- Born: 28 May 1944 Cornwall, United Kingdom
- Died: 19 May 2002 (aged 57)
- Resting place: Buckland Monachorum, Devon, United Kingdom
- Occupation: Prisoner rights activist
- Years active: 1983–2002
- Organization: Women in Prison

= Chris Tchaikovsky =

British social activist (1944–2002)

Chris Ryder-Tchaikovsky (28 May 1944 – 19 May 2002) was a British social activist. After serving a custodial prison sentence at HM Prison Holloway during the 1970s, she became an activist for the reform of the criminal justice system for women, and in 1984 co-founded Women in Prison, a charity supporting incarcerated women.

== Biography ==

=== Early life and criminality ===
Tchaikovsky was born into a middle-class family in Cornwall and was one of six children. She struggled in school, and moved to Plymouth and later to London during the 1960s. While in London, Tchaikovsky became the leader of a criminal gang known as the Happy Family who committed crimes including cashing cheques and traveller's cheques with forged identification. She was eventually caught and charged with fraud, and on 22 October 1973 was sentenced to serve 15 months' imprisonment at HM Prison Holloway. During Tchaikovsky's time in prison, a fellow inmate, Patricia Holloway, died after setting fire to her cell, which was attributed to neglect, isolation and mental strain experienced by women in prison. Tchaikovsky subsequently described prison as a "brutalising, disabling and deforming experience".

=== Activism ===
In 1983, spurred by the death of another women in a fire at Holloway after it was alleged that officers had disabled her fire alarm to enable them to sleep, Tchaikovsky co-founded the charity Women in Prison alongside criminologist Pat Carlen. The charity aimed to support women presently or previously imprisoned, and has expanded to support women involved in the criminal justice system more generally.; Tchaikovsky served as WIP's director. WIP supported women leaving prison with access to employment and accommodation. Through WIP, Tchaikovsky established Education Training Connection, which offered education and training opportunities to women in prison. She also edited a quarterly magazine distributing within women's prisons that included creative pieces by prisoners. Tchaikovsky called for more targeted support for female offenders, including widespread access to rehabilitation programmes for substance users, and mental health support for women in mental health institutions; she was a key figure in the establishment of Women in Special Hospitals (WISH), addressing the mistreatment of women in prison with mental health conditions.
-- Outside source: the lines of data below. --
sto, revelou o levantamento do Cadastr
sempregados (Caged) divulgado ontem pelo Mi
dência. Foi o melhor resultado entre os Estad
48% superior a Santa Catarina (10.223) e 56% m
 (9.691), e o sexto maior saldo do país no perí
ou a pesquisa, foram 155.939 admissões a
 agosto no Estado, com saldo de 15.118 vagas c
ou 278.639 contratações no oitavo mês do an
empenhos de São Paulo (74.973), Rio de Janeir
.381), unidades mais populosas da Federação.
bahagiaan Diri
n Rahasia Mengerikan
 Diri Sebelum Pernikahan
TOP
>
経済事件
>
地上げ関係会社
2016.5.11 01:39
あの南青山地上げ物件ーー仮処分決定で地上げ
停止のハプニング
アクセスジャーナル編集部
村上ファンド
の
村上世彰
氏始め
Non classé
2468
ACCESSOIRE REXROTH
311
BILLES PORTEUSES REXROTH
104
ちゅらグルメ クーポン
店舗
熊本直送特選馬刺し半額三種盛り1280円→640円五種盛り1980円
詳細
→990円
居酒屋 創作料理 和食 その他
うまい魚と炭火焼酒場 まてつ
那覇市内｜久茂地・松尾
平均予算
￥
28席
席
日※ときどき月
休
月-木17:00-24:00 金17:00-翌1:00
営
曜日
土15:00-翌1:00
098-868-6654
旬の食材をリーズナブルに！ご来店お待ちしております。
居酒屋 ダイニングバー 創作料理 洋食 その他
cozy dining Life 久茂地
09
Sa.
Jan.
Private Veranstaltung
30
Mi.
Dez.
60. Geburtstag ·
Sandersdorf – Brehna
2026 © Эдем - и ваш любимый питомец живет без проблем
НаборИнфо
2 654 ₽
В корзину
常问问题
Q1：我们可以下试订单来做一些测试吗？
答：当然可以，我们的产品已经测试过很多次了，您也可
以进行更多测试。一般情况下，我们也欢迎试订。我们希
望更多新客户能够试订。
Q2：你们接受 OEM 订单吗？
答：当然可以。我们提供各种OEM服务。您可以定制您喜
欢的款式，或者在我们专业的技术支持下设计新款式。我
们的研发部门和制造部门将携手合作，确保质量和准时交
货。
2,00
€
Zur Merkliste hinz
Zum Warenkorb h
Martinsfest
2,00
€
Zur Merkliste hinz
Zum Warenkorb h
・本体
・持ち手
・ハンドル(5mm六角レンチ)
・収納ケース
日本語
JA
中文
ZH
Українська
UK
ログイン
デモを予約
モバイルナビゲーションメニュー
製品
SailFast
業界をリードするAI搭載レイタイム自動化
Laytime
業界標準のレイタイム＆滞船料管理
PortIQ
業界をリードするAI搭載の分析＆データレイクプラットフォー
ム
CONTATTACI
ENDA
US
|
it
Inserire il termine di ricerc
Tchaikovsky believed that punishing the "most hurt" in society in order to "teach them how to live" was "futile". She noted that many female offenders had experienced abuse, violence, sexual violence and poverty prior to entering the criminal justice system, and also believed that more attention should be given to the links between class, gender, race and imprisonment rates. Tchaikovsky believed it was important to consider issues experienced by women in children, including mothers separated from their children (who often ended up in state care) and issues of drug addiction. She felt that the penal system was "falling apart" and would continue to do so without adequate resources and funding from the government. Tchaikovsky was a driving force behind the establishment of the Holloway Remand Scheme, which replaced long custodial sentences with community-based reparation work alongside intensive support.

In 1985, Tchaikovsky contributed to the book Criminal Women, which became an important text in the field if criminology. In 1997, she was named a Cropwood fellow and spent a year at the University of Cambridge's Institute of Criminology, producing a study of 100 female prisoners, almost half of whom had gone through the Holloway Remand Scheme. The project was published in 2000 as One Hundred Women and notably highlighted the high number of imprisoned women who had experienced abuse as children. Tchaikovsky worked with Inquest to investigate the rise in deaths of women in prison.

Tchaikovsky wrote plays for Clean Break, which put on performances by women who had been through the criminal justice system; her play The Easter Egg was performed at the Edinburgh Fringe Festival in 1985. She served as a consultant for the ITV series Bad Girls, set in a women's prison.

Tchaikovsky died on 19 May 2022 at the age of 57 of respiratory problems. She was buried in Buckland Monachorum next to her father.

== Legacy ==
In June 2018, the British government launched its Female Offender Strategy, containing much of what Tchaikovsky campaigned on for decades, including replacing prison sentences with sentences in the community alongside intensive support to address issues such as addiction, trauma, debt and homelessness.

In 2020, Lockdown, a radio play about Tchaikovsky, made in collaboration with the Prison Radio Association utilising verbatim quotes from Tchaikovsky, premiered on BBC Radio 4.